[Dataset excerpts]
________
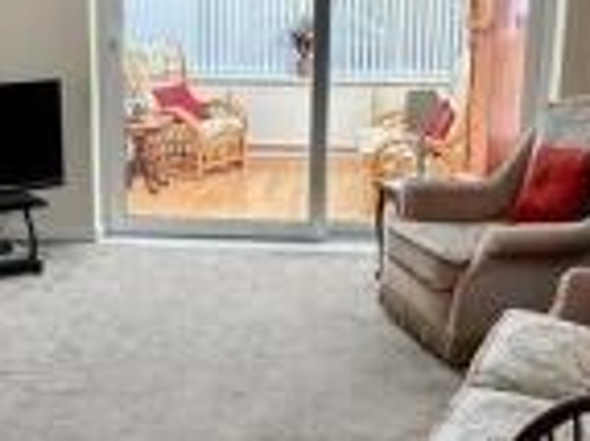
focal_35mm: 57
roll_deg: -0.5
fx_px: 971
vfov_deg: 25.6
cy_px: 204
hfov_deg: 33.7
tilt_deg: -13.8
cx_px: 233
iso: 64
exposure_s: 1/99
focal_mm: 2.22
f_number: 2.2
________
» TASK TO COMPLETE
Would you transcribe all of the entries above exactly, minus the images?

» OUTPUT FOR THIS EXERCISE
focal_35mm: 57
roll_deg: -0.5
fx_px: 971
vfov_deg: 25.6
cy_px: 204
hfov_deg: 33.7
tilt_deg: -13.8
cx_px: 233
iso: 64
exposure_s: 1/99
focal_mm: 2.22
f_number: 2.2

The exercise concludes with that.